The 1980s started with a tough season for Progresul, which managed to maintain in the first division by having a better goal difference than Politehnica Iași, after scoring a goal at the end of the last day of the season. Remarkable were also the victories against Steaua (1-0) and Universitatea Craiova (3-2). In the following championship, Progresul relegated, along with Universitatea Cluj and UTA Arad. In the 1980s, teams such as FC Olt Scornicești, Flacăra Moreni and Victoria București appeared on the first stage of Romanian football. The management of the club tried to replace Viorel Mateianu, who has returned to the team after the successful experiment from Baia Mare, with Robert Cosmoc. The results were unsatisfactory and in the spring, the team reached the 10th place. Distinguished journalist Radu Cosașu, a sympathizer of "the bankers", wrote about this period: "Throughout these years, Progresul has strengthened me through suffering."

The decade continued in a bad rhythm for the team from the Sycamore Park which didn't manage to promote in the first league for six years, in which it finished on the following positions: 1983–84 – 10th, 1984–85 – 3rd, 1985–86 – 2nd, 1986–87 – 2nd. After three seasons in which Progresul fought for promotion, the lack of success and of an own stadium, after the decision to decommission the Dr. Staicovici Stadium, led the club in a state of demoralization and by playing its home matches on more than six different stadiums (Autobuzul, Giulești, ICSIM, Mecanica Fină, Metalul, 23 August, Voința, etc.) has only accentuated this state.

## Data to examine
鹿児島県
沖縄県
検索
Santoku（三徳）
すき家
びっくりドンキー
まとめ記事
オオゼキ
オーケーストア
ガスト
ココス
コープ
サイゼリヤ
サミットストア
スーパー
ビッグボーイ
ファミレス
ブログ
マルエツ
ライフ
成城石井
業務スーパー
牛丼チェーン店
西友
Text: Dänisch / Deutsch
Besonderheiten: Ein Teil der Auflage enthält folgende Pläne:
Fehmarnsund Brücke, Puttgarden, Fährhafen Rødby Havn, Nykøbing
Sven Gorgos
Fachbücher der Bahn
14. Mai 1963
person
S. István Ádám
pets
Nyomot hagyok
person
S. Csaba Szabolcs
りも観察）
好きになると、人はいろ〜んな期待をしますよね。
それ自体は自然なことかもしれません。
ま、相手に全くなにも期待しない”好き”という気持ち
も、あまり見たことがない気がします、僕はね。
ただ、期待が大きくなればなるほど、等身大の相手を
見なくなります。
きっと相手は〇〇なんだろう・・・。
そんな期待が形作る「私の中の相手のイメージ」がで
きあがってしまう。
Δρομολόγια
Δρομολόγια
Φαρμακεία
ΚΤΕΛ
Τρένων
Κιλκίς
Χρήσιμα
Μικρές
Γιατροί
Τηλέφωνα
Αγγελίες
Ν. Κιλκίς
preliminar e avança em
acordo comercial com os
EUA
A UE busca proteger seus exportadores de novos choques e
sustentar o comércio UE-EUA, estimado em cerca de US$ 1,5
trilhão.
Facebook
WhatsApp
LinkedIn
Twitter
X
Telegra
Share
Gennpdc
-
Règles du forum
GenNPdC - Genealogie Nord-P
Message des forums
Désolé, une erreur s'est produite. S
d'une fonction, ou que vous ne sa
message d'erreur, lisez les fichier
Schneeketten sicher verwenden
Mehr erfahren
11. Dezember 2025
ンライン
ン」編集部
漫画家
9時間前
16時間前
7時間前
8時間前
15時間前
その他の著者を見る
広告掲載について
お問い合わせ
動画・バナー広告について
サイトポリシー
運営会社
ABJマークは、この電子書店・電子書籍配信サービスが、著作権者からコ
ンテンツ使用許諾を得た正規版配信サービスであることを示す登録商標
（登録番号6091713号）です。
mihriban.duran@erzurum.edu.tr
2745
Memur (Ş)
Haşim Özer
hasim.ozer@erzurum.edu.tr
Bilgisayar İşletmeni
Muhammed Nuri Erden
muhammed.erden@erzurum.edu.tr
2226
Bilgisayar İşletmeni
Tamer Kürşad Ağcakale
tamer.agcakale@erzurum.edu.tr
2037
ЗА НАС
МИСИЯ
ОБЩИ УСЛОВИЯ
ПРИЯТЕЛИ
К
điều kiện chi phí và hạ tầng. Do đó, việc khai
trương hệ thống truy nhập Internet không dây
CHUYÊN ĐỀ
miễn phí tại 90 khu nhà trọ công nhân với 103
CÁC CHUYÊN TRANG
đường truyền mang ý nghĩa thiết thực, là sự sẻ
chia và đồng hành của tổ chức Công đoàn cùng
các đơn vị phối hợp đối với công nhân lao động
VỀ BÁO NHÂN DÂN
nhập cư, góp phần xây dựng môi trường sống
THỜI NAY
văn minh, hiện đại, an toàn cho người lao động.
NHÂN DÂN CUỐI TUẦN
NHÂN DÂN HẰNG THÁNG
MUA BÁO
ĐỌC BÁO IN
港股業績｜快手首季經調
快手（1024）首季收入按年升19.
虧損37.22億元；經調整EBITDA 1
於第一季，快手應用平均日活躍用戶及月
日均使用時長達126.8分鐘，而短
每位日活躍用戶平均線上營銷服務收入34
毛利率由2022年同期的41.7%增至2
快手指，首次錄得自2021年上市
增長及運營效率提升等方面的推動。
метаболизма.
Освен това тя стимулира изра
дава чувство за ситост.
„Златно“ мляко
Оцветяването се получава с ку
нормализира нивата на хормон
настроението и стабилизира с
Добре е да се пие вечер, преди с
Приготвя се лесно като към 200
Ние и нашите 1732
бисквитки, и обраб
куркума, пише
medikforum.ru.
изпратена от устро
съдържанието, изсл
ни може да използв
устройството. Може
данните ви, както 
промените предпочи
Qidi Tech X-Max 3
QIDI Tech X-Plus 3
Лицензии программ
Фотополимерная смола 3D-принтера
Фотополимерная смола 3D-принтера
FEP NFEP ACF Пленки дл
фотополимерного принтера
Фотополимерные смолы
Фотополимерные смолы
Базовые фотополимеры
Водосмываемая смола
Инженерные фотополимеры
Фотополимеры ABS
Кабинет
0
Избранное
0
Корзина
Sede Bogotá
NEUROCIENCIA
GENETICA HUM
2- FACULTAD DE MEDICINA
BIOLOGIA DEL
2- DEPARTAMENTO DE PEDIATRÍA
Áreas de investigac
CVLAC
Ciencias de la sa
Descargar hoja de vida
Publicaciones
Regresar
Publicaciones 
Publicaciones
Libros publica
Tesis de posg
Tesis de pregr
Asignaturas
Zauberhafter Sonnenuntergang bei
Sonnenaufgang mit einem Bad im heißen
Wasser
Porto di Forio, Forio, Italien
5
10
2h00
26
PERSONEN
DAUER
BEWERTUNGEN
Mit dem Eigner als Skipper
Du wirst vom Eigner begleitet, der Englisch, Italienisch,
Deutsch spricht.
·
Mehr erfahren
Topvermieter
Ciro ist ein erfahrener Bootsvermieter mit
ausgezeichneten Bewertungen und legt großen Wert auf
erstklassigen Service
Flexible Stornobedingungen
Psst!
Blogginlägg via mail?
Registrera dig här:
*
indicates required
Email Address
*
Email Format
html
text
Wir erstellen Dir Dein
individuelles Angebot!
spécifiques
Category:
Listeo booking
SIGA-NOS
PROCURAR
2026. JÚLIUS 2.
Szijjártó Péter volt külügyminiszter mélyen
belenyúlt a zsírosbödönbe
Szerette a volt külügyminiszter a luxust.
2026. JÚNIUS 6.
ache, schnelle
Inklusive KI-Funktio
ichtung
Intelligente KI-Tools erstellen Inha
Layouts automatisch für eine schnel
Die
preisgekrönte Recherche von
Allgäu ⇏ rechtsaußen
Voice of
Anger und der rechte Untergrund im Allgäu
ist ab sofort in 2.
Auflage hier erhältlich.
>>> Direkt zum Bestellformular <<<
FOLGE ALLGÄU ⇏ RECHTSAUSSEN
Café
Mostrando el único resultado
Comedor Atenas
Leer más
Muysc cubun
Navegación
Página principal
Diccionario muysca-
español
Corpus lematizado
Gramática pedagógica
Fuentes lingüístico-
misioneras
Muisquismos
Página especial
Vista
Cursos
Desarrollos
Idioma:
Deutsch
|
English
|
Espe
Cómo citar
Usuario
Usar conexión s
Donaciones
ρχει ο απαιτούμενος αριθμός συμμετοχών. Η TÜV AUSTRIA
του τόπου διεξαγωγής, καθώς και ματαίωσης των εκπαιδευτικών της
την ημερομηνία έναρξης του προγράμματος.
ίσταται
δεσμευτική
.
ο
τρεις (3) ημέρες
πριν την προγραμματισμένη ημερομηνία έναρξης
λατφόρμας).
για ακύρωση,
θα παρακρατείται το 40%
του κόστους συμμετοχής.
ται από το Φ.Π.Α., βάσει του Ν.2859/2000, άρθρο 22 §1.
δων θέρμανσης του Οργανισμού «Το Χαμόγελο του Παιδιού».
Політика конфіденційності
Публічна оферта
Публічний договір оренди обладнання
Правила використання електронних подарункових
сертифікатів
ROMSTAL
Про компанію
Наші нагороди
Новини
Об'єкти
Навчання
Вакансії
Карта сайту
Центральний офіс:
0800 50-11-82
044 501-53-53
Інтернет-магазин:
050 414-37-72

## Exercise instructions
Reproduce word for word the part of the Progresul passage from "The decade continued" up to and including "accentuated this state.".

## Completed exercise
The decade continued in a bad rhythm for the team from the Sycamore Park which didn't manage to promote in the first league for six years, in which it finished on the following positions: 1983–84 – 10th, 1984–85 – 3rd, 1985–86 – 2nd, 1986–87 – 2nd. After three seasons in which Progresul fought for promotion, the lack of success and of an own stadium, after the decision to decommission the Dr. Staicovici Stadium, led the club in a state of demoralization and by playing its home matches on more than six different stadiums (Autobuzul, Giulești, ICSIM, Mecanica Fină, Metalul, 23 August, Voința, etc.) has only accentuated this state.